Fotografo a Milano: lavorare sulla conoscenza dei luoghi

Un fotografo che lavori a Milano sa che può scegliere come sfondo tantissimi monumenti: se lavora su servizi fotografici pubblicitari o per esempio per realizzare un servizio fotografico sul matrimonio, sa che il cuore della città odierna, nonostante la mole di grattacieli di Porta Nuova, è senza dubbio la grande piazza del duomo, costruita sull’immenso sagrato della basilica, sulla quale si affacciano oltre al Duomo, il palazzo Reale, sull’area del Broletto vecchio, poi dimora della famiglia Torriani e dei Visconti, rifatto da Giuseppe Piermarini e naturalmente la monumentale Galleria Vittorio Emanuele II, completata con la’rco trionfale nel 1872, che subì numerosi danni durante i bombardamenti della seconda guerra mondiale. Un fotografo esperto sa che i monumenti dicono molto, ma che è la luce, in particolari giornate, a determinare l’umore delle immagini. Milano alterna spesso dei climi continentali a grandi giornate di sole, che soprattutto in primavera lasciano spazio al famoso nebbione. A volte i luoghi si caricano di un’atmosfera romantica, in certi casi spettrale. Anche se è di moda fotografare la skyline, gli “arredi interni” rimangono un posto privilegiato per scattare delle belle foto, come ad esempio il quartiere Brera, caratteristico e intimo.

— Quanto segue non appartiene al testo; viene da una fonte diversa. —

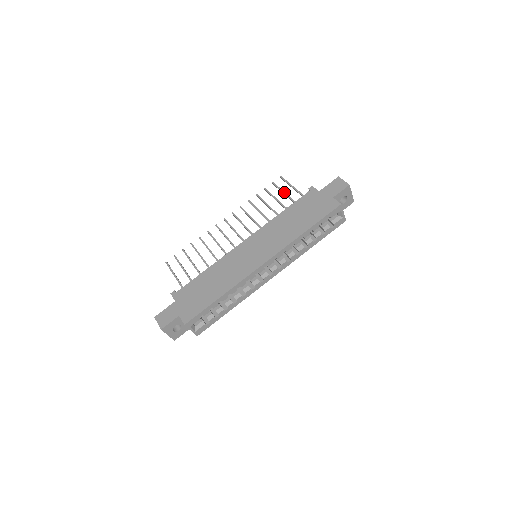
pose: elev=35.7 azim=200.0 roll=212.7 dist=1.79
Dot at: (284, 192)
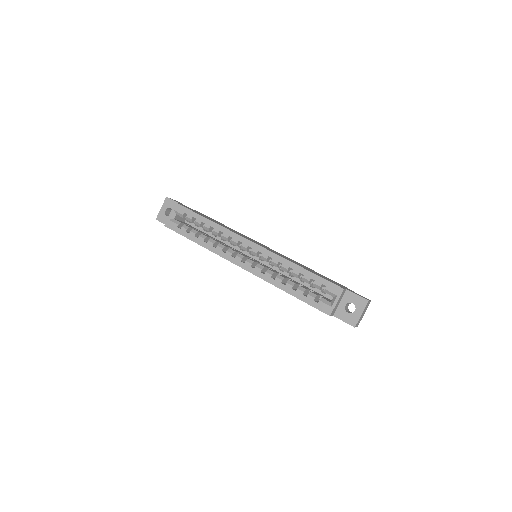
Dot at: occluded
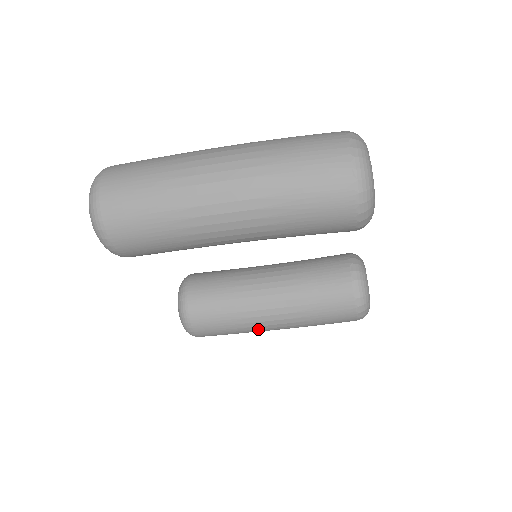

La Galleria è spesso la sede di servizi fotografici: “gli sposi e le coppie la scelgono sempre” dice Luca Laversa, fotografo a Milano, “la pavimentazione e l’ambientazione, nonché lo sfondo architettonico”. Il passaggio coperto conduce dalla piazza del duomo alla piazza della Scala, nella quale si fronteggiano il Teatro alla Scala e il palazzo Marino, sede del comune. Quest’ultimo, iniziato nel 1554 per il banchiere genovese Tommaso Marino, ha una notevole retrofacciata su piazza San Fedele (dove sorge il monumento innalzato ad Alessandro Manzoni) a tre ordini di colonne, pilastri e lesene a erma e un cortile ad arcate su colonne binate. Poco distanti ci sono il palazzo Clerici, dei primi decenni del 1700, che contiene un affresco del Tiepolo nella galleria degli Arazzi, e la cosiddetta casa degli Omenoni, residenza e laboratorio dello scultore Leone Leoni, che ne scolpì le otto cariatidi del prospetto, in cui si riflette la personalità dello scultore, molto eclettico e vivace.

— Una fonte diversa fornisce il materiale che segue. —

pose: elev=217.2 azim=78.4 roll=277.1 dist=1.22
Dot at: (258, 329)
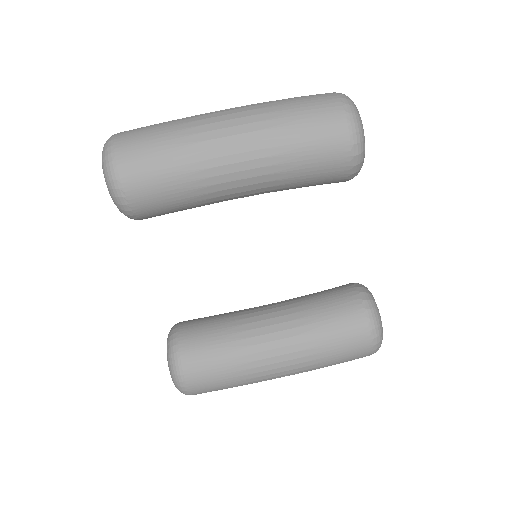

La chiesa rinascimentale di Santa Maria delle Grazie, iniziata nel 1463, con decorazioni a fresco, tribuna, sagrestia vecchia, chiostro piccolo grande portale marmoreo attribuiti al grande Bramante, è famosa soprattutto per la presenza del Cenacolo di Leonardo Da Vinci, dipinto con una tecnica innovativa che purtroppo non sta resistendo al passare del tempo, nel refettorio dell’attiguo convento. L’attività del Bramante a Milano è testimoniata anche dagli effetti artistici particolari del presbiterio della chiesa di Santa Maria presso S. Satiro e dal battistero ottagonale. Spesso gli sposi celebrano la cerimonia a San Babila, chiesa con prospetto neo-romantico, con la vicina cappella Trivulzio a pianta ottagonale. Le chiese di Milano dove ci si sposa e sono attive le attuali parrocchie cattoliche, come San Carlo al Corso, che rappresenta un raro e cospicuo esempio di architettura religiosa neoclassica, inserita perfettamente nello spazio urbano.

Fare il fotografo a Milano, anche per la cerimonia delle nozze, implica quindi la conoscenza degli ambienti e dei luoghi, per non essere mai banale. “Certamente la chiesa dove si svolge la cerimonia, quando ci si sposa lì”, dice ancora il fotografo interpellato, “ ha rilevanza. Dà peso all’immagine e appartiene al ricordo, tuttavia la città offre spazi pubblici molto interessanti che un fotografo deve conoscere (soprattutto per quel che riguarda l’illuminazione e come essi appaiono sotto le differenti luci del giorno”.